- _To-do item 1_
In the thread on snap test prices, what does wicket say the test cost last time?
- _To-do item 2_
Please quote the stretch of the thread on snap test prices from "## Taylorbaby (Jan" through "the price hike!".

- _Text for analysis_
%%

# fiv felv snap test price



## Taylorbaby (Jan 10, 2009)

Just wondered what everyone else pays, all of a sudden the price has shot up to £70 for me! :001_huh: Without consult fee! Which is about £22! A couple of years ago it was only £40 plus consult fee! Really shocked at the price hike!


----------



## sharonbee (Aug 3, 2011)

I can't remember exact but think it was around £50 last time although we have since changed vets so it will probably be more at this one.


----------



## OrientalSlave (Jan 26, 2012)

£40 for me back in May.


----------



## cats galore (Jul 17, 2012)

it's £62 at my vets but they charge me £30 now with being a rescue


----------



## carly87 (Feb 11, 2011)

£65 for me. It's painful!


----------



## wicket (Aug 22, 2012)

God I must be really lucky - £33 last time I went, Kent South East London Border


----------



## lymorelynn (Oct 4, 2008)

Around £65 - I swear it varies every time  And a spay doesn't cost much more which to me is madness


----------



## pipje (Jun 29, 2011)

105 euro here


----------



## OrientalSlave (Jan 26, 2012)

pipje said:


> 105 euro here


Wow!  :shocked: :yikes:


----------



## lauri (Jul 3, 2013)

I paid £90 including FCoV and consultation 2 months ago.


----------



## lauri (Jul 3, 2013)

The consultation fee was £12 (repeat), but not sure of price of each test...

%%

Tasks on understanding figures

%%

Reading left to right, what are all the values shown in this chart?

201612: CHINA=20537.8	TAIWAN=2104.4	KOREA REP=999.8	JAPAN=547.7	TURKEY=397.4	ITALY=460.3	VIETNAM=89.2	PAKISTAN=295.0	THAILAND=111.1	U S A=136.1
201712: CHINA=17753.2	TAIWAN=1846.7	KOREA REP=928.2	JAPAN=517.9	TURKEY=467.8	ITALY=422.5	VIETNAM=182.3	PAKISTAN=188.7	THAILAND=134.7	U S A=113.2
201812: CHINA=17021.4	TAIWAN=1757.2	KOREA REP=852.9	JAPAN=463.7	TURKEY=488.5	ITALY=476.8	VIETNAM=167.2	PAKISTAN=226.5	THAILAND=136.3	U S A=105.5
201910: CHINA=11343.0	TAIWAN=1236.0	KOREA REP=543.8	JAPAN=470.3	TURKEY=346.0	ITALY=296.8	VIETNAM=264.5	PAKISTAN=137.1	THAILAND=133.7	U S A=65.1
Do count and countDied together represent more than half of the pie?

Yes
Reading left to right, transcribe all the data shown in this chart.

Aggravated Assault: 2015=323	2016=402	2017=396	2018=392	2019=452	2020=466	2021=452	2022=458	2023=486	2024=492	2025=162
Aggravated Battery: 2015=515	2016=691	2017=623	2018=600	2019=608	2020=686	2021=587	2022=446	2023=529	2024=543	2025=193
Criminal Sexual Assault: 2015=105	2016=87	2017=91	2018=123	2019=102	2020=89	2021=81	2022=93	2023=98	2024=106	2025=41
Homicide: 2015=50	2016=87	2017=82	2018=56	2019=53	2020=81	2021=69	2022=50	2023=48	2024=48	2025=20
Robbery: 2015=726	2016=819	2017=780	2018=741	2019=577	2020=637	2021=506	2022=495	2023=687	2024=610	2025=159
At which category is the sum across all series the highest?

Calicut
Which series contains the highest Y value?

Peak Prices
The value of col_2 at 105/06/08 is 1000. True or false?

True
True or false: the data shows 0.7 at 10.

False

%%

- _Exercise answer 1_
£33.

- _Exercise answer 2_
## Taylorbaby (Jan 10, 2009)

Just wondered what everyone else pays, all of a sudden the price has shot up to £70 for me! :001_huh: Without consult fee! Which is about £22! A couple of years ago it was only £40 plus consult fee! Really shocked at the price hike!